Seharusnya Pemerintah melalui Jaksa Agung H.M. Prasetyo tetap tegas melaksanakan eksekusi mati ini. Meski banyak surat masuk ke Presiden Jokowi yang meminta moratorium eksekusi mati, baik oleh mantan petinggi negara, Pegiat HAM, LSM baik dari dalam maupun luar negeri. Tunjukkan kewibawaan hukum Indonesia, demi untuk tujuan yang lebih besar, yaitu melepaskan generasi bangsa ini dari korban pengaruh yang luar biasa dari narkoba. Sejak pelaksanaan eksekusi mati jilid III, hingga sekarang ini sudah lebih dua tahun enam bulan berlalu, akan tetapi gaung untuk pelaksanaan Eksekusi Mati jilid IV, belum terdengar sama sekali, bahkan mungkin dianggap sepi, dan terkesan seolah-olah eksekusi mati bagi para terpidana mati narkoba, sudah dihentikan.

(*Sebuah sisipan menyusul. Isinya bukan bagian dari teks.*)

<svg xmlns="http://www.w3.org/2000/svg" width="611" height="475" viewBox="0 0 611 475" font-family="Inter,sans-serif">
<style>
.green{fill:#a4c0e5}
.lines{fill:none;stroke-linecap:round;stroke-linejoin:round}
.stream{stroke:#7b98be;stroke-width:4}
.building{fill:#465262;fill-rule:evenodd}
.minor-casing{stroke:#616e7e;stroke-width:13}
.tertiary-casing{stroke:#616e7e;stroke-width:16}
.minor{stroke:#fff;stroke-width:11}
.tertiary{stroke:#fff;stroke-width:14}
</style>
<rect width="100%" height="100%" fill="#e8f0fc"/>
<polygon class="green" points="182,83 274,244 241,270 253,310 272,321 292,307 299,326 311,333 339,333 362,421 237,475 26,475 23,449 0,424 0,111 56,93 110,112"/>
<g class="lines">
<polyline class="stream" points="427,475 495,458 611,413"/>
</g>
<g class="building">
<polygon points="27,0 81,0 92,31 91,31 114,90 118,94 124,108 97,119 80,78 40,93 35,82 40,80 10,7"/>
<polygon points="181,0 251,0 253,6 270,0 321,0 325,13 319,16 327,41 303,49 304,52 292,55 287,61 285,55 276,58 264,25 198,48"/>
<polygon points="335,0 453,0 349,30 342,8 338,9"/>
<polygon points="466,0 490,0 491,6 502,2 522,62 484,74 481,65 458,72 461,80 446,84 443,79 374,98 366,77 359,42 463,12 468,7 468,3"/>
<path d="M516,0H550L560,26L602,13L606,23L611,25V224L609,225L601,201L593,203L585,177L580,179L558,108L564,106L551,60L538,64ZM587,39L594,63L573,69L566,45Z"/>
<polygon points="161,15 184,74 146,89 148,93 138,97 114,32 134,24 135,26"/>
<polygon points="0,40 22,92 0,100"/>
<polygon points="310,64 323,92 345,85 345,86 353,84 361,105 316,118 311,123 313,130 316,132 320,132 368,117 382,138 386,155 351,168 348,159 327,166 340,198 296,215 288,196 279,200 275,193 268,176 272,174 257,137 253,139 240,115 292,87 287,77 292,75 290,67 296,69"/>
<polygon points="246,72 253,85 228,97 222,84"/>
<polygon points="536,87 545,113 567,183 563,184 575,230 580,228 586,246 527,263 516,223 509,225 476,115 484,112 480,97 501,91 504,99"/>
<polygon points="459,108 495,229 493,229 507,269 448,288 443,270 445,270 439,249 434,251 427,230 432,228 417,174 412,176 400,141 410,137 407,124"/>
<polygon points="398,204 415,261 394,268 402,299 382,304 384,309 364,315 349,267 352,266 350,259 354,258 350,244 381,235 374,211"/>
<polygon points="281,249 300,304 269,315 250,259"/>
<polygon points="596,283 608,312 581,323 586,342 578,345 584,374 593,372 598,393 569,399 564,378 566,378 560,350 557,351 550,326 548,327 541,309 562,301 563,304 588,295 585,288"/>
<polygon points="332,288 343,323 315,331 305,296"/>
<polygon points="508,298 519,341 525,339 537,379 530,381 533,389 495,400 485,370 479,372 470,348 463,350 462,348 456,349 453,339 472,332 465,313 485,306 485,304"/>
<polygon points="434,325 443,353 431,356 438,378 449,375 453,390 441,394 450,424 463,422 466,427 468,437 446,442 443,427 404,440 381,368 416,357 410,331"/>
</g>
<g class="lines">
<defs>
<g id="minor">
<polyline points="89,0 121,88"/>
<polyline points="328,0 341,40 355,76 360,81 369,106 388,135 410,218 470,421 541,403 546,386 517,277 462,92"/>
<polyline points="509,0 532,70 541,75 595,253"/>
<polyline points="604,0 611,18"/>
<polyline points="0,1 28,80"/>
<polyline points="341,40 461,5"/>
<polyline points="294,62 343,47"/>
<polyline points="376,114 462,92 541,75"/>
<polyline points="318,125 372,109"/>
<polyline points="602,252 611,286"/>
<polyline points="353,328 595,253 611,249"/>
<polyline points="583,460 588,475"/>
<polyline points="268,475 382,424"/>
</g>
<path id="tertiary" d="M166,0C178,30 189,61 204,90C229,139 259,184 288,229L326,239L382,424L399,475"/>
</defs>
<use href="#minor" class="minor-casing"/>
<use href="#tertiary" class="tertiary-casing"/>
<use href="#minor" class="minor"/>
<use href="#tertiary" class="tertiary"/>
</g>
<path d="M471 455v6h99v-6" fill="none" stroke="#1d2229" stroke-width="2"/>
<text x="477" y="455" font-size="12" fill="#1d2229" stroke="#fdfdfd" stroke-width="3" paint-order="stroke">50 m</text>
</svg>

Semoga di tahun 2019 ini Polisi akan terus melanjutkan tembak mati di tempat bagi para tersangka narkoba, baik bandar, pengedar dan kurir narkoba. Sehingga diharapkan, para bandar, pengedar, dan kurir akan merasa takut dan gentar untuk melakukan aksinya. Yang pada gilirannya akan mengurangi peredaran narkoba itu sendiri, dan hal ini tentu akan mengurangi korban dari para generasi bangsa ini dari pemakaian narkoba. Tidak seperti selama ini, mereka ditangkap, diadili, dan dijatuhi hukuman mati, tapi nyatanya dia enak tenan di penjara, eksekusinya entah kapan, bahkan banyak yang membelanya, ketika akan dieksekusi mati. Biarkan saja mereka mati sendiri di penjara ditelan dosa-dosanya. Lebih baik lanjutkan, tembak mati para tersangka narkoba.***
* Penulis adalah Pemerhati Sosial Masyarakat, Politik dan Budaya.